The following tips for exercising may be helpful:

  • Any older person should have both complete physical and medical examination and professional instruction before starting an exercise program.
  • In starting out, remember the adage "Start low and go slow." For sedentary, older people one or more of the following programs may be helpful and safe: low-impact aerobics, gait training, balance exercises, tai chi, self-paced walking, and lower extremity resistance training using elastic tubing or ankle weights. (Even in the nursing home, programs aimed at improving strength, balance, gait, and flexibility have significant benefits.)
  • Strength training assumes even more importance as one ages, because after age 30 everyone undergoes a slow process of muscular erosion. The effect can be reduced or even reversed by adding resistance training to an exercise program. One 2000 study found that men between the ages of 60 and 75 have the same potential to gain strength as men in their 20s. As little as one day a week of resistance training improves overall strength and agility. Strength training also improves heart and blood vessel health and general well being.
  • Power training, which aims for the fastest rate at which a muscle or muscle group can perform work, may be particularly helpful for older women in strengthening muscles and preventing falls.

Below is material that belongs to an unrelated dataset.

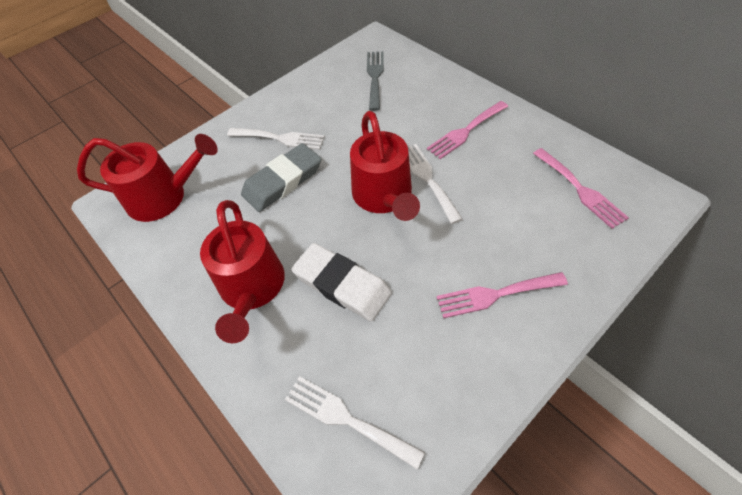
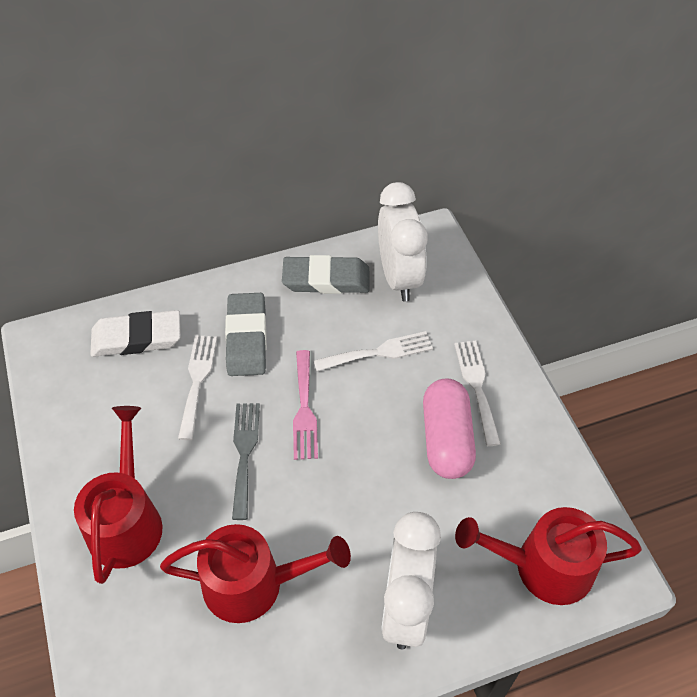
grey eraser: [241,143,321,212] = 1 -> [225,293,267,376] [282,255,369,294] = 2
pink capsule: none = 0 -> [423,378,476,479] = 1
pink fork: [427,101,508,159] [436,272,568,318] [533,148,629,229] = 3 -> [293,350,318,460] = 1
white clock: none = 0 -> [378,182,428,302] [381,512,441,649] = 2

  • Flexibility exercises promote healthy muscle growth and help reduce the stiffness and loss of balance that accompanies aging, easing these activities.
  • Chair exercises are available for people who are unable to walk.
  • Older women are at risk for incontinence accidents during exercise. This can be reduced or prevented by performing Kegel exercises, limiting fluids (without risking dehydration), going to the bathroom frequently, and using pads or insertable devices that can help prevent leakage.